- Exercise
Write the next part of the account of terror plots foiled by federal agents in 2009, picking up after its final sentence.

- Reading passage
★ ★ ★
Since May of this year, federal agents have knocked down five elaborate terror plots to kill Americans on American soil:

May 2009: FBI agents arrested four men-three U.S.-born, one Haitian-born, all Muslim converts-after they planted bombs in cars outside the Riverdale Temple and the Riverdale Jewish Center in the Bronx. The conspirators (James Cromitie, 44, David Williams, 28, Onta Williams, 32, and Laguerre Payen, 27) had also obtained from an FBI confidential informant what they thought was a fully operational surface-to-air missile that they planned to fire at an Air National Guard aircraft on the same day.

July 2009: A North Carolina grand jury returned a seven-count indictment against eight men, all devout Muslims, for conspiracy to provide material support for terrorists. On Sept. 24, the grand jury upgraded the charges for two men-Daniel Boyd, 39, and Hysen Sherifi,24-to conspiring to murder U.S. military personnel at the Marine Corps Base in Quantico, Va. Seven of the men, including Boyd, were U.S. citizens. In fact, friends described Boyd as a model citizen.

September 2009: Federal agents arrested al-Qaeda operative Najibullah Zazi, 24, and his father, Mohammed Wali Zazi, at the younger man's suburban Denver home. Another man, Ahmad Wai Afzali, 37, of Flushing, N.Y., was also arrested. Zazi was charged with conspiracy to use weapons of mass destruction against targets in the United States that may have included sports stadiums and Grand Central Terminal in New York City.
★ ★ ★
Collected data entries:
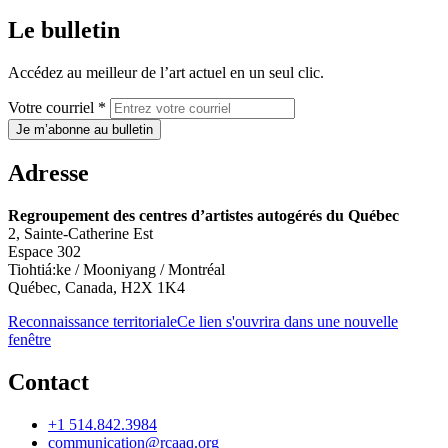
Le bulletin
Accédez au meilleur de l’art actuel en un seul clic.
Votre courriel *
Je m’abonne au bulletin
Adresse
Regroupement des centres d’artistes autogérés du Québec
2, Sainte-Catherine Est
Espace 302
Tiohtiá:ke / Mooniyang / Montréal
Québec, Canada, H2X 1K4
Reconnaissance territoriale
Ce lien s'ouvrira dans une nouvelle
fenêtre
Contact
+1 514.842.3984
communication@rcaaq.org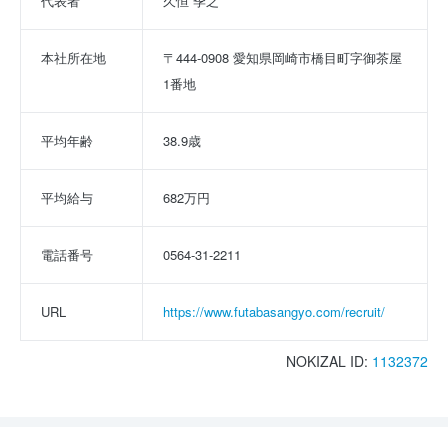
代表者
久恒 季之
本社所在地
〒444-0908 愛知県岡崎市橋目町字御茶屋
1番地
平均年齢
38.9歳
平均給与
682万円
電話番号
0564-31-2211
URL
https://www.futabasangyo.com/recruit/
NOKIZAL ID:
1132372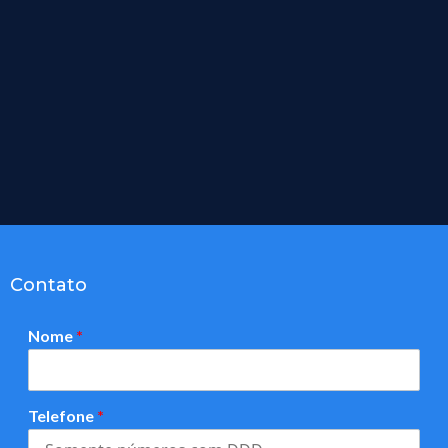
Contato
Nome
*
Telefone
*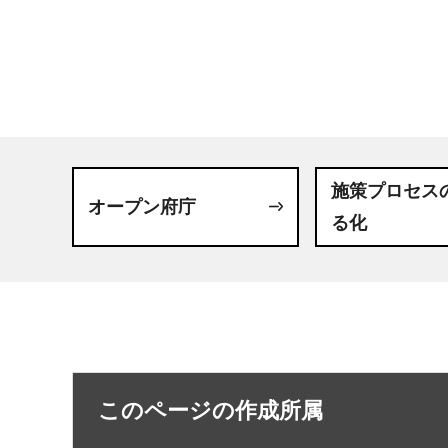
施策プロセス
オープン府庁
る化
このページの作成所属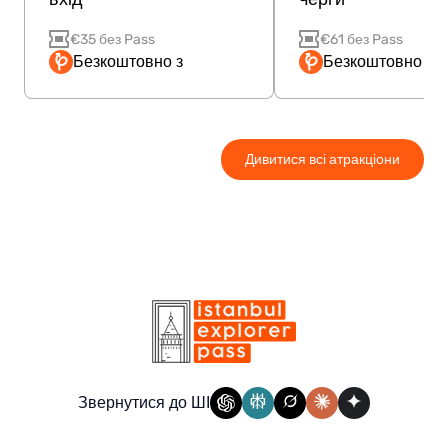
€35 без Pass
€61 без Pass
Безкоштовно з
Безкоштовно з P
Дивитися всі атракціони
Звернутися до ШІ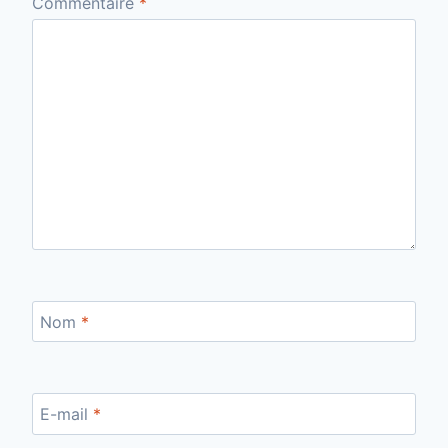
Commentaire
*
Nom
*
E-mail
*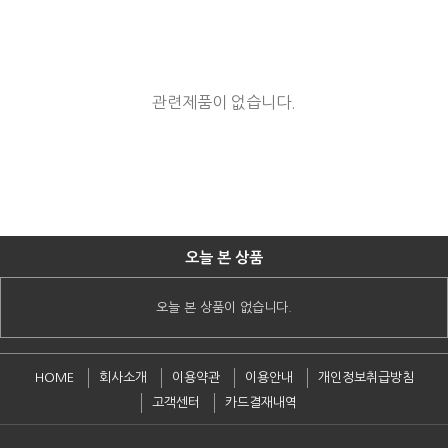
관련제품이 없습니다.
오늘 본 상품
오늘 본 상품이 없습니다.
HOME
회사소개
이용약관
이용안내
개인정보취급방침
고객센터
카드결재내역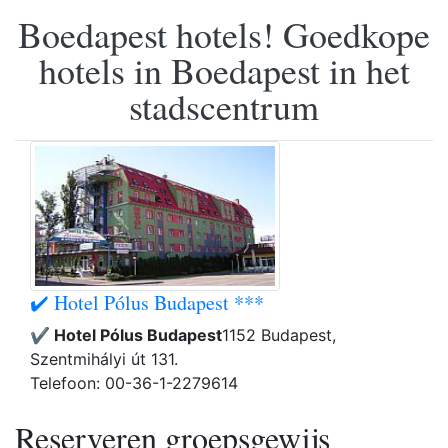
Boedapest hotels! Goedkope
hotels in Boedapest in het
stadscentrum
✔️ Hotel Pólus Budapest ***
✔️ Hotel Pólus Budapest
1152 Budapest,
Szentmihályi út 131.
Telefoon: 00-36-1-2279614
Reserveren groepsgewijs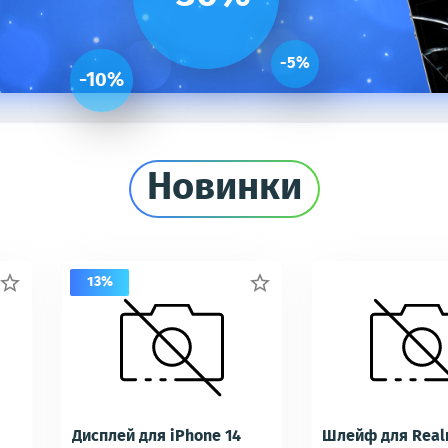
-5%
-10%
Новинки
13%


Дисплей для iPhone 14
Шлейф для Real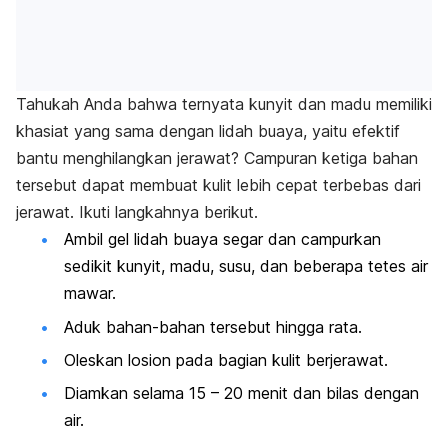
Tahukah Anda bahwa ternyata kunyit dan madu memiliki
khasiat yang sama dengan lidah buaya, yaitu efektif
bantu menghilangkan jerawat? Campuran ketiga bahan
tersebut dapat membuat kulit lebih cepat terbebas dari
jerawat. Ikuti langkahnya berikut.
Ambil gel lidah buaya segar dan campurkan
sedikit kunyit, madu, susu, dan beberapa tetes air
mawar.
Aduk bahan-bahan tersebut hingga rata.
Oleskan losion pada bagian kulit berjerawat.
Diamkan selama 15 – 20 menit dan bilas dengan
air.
★ ★ ★
- Exercise result
September 2009: Authorities arrested Hosam Smadi, 19, of Jordan, for attempting to destroy the 60-story Foundation Place office tower in Dallas, Texas, with a weapon of mass destruction. Smadi actually pushed the button on a cell phone he thought would detonate a truck bomb he'd staged in a parking garage underneath the structure. But the bomb was a fake, provided by FBI undercover operatives.

October 2009: Authorities charged Tarek Mehanna, 27, and Ahmad Abousamra, 28, both of Massachusetts, in a 10-count indictment with providing and conspiring to provide material support to terrorists, conspiracy to kill in a foreign country, and other charges. In intercepted communications, Mehanna expressed admiration for the 9/11 hijackers and Osama bin Laden; he conspired with Abousamra to join a terrorist camp overseas, launch an attack on shoppers at a suburban U.S. mall, and assassinate two members of the U.S. government's executive branch.

Then, in November, one plot slipped through the cracks.

On Nov. 5, Maj. Nidal Malik Hasan, a U.S. citizen and devout Muslim, allegedly shot and killed 14 people, including an unborn child, and wounded 30 others at Fort Hood, Texas. During the murder spree, witnesses heard Hasan bellowing the Islamic jihadist battle cry, "Allahu Akbar!"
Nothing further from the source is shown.